# 07 Audison amp line?



## irishpride (May 1, 2007)

Can anyone give me any information? I'm going to purchase an SRx3 and run it at 2 Ohms on sub and 4 ohms on comps.. Any heating issues? This will be the only amp i run. It will be pushing 5.25 comps Hertz hi-energy (already installed) and a IQD 12 V2D2. Anyone? thx


----------



## oldloder (Nov 30, 2005)

Might want to move this over to General Audio, bro.


----------



## Whiterabbit (May 26, 2006)

the amps run hot, but there are no issues. No thermal shutdown, no damage, etc etc etc.

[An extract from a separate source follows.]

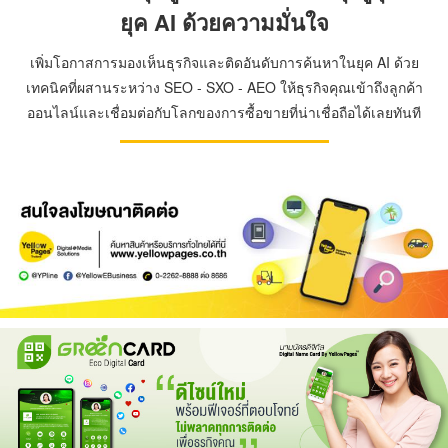
ยุค AI ด้วยความมั่นใจ
เพิ่มโอกาสการมองเห็นธุรกิจและติดอันดับการค้นหาในยุค AI ด้วย
เทคนิคที่ผสานระหว่าง SEO - SXO - AEO ให้ธุรกิจคุณเข้าถึงลูกค้า
ออนไลน์และเชื่อมต่อกับโลกของการซื้อขายที่น่าเชื่อถือได้เลยทันที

the sink just gets warm. which is kind of the point, you know?


----------



## irishpride (May 1, 2007)

sorry for the wrong section on the post. I figured that since i was looking for a review i would post it in the review section, ya know?  But thanks for the heads up. I'm pretty dead set on going with this AMP. I know its compairing apples to chicken i'm almost ashamed to even say it but i was running a punch 2.250 at 2 ohms (i know they said they dont do it). that damn amp shutsoff on me when its been running for awhile. Hence why they say it doesnt do 2 Ohms. But i wasnt sure how this amp would run at a 2/4 Ohm config. I for the most part hangout over at SD but not alot of opinions on the Audison line over there. Thanks guys!


----------



## azngotskills (Feb 24, 2006)

i dont think you will be disappointed....i was really considering the Audison SRx amps a couple of months ago, but decided to go the budget route at the time.


----------



## Et Cetera (Jul 28, 2006)

You will find the SRx3 is a great amp for the price. And your speaker and sub selection is spot on as well. Enjoy.


----------